===== INPUT

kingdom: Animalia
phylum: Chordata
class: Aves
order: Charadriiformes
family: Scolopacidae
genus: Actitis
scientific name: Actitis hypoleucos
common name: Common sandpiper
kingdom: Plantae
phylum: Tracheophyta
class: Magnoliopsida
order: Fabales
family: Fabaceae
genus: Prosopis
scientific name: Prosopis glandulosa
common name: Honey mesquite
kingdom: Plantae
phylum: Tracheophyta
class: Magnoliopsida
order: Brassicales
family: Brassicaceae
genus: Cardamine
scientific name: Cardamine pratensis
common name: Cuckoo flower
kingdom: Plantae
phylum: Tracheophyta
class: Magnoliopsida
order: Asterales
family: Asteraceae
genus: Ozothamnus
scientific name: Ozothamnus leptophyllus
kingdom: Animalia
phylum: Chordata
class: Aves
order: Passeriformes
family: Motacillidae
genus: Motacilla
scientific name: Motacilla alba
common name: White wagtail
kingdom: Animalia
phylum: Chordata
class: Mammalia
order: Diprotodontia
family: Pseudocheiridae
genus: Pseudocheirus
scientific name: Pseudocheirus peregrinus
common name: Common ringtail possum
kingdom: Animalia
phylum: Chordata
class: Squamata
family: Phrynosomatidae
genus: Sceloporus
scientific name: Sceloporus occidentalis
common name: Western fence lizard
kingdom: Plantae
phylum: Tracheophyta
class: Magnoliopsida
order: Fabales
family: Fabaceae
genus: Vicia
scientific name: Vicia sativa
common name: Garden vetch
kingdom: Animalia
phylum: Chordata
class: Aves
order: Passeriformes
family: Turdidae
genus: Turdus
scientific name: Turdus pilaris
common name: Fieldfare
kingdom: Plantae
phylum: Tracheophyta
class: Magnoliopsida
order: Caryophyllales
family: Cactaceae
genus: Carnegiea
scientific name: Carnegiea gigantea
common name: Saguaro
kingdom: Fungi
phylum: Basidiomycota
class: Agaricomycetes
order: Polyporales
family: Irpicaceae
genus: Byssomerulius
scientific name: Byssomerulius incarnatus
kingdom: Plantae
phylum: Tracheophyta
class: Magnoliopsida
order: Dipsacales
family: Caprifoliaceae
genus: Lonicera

==========

→ REQUIREMENT
Rewrite the lines of all the records above, replacing every "common name" with "vernacular name" and leaving everything else unchanged.

→ ANSWER TO THIS PROBLEM
kingdom: Animalia
phylum: Chordata
class: Aves
order: Charadriiformes
family: Scolopacidae
genus: Actitis
scientific name: Actitis hypoleucos
vernacular name: Common sandpiper
kingdom: Plantae
phylum: Tracheophyta
class: Magnoliopsida
order: Fabales
family: Fabaceae
genus: Prosopis
scientific name: Prosopis glandulosa
vernacular name: Honey mesquite
kingdom: Plantae
phylum: Tracheophyta
class: Magnoliopsida
order: Brassicales
family: Brassicaceae
genus: Cardamine
scientific name: Cardamine pratensis
vernacular name: Cuckoo flower
kingdom: Plantae
phylum: Tracheophyta
class: Magnoliopsida
order: Asterales
family: Asteraceae
genus: Ozothamnus
scientific name: Ozothamnus leptophyllus
kingdom: Animalia
phylum: Chordata
class: Aves
order: Passeriformes
family: Motacillidae
genus: Motacilla
scientific name: Motacilla alba
vernacular name: White wagtail
kingdom: Animalia
phylum: Chordata
class: Mammalia
order: Diprotodontia
family: Pseudocheiridae
genus: Pseudocheirus
scientific name: Pseudocheirus peregrinus
vernacular name: Common ringtail possum
kingdom: Animalia
phylum: Chordata
class: Squamata
family: Phrynosomatidae
genus: Sceloporus
scientific name: Sceloporus occidentalis
vernacular name: Western fence lizard
kingdom: Plantae
phylum: Tracheophyta
class: Magnoliopsida
order: Fabales
family: Fabaceae
genus: Vicia
scientific name: Vicia sativa
vernacular name: Garden vetch
kingdom: Animalia
phylum: Chordata
class: Aves
order: Passeriformes
family: Turdidae
genus: Turdus
scientific name: Turdus pilaris
vernacular name: Fieldfare
kingdom: Plantae
phylum: Tracheophyta
class: Magnoliopsida
order: Caryophyllales
family: Cactaceae
genus: Carnegiea
scientific name: Carnegiea gigantea
vernacular name: Saguaro
kingdom: Fungi
phylum: Basidiomycota
class: Agaricomycetes
order: Polyporales
family: Irpicaceae
genus: Byssomerulius
scientific name: Byssomerulius incarnatus
kingdom: Plantae
phylum: Tracheophyta
class: Magnoliopsida
order: Dipsacales
family: Caprifoliaceae
genus: Lonicera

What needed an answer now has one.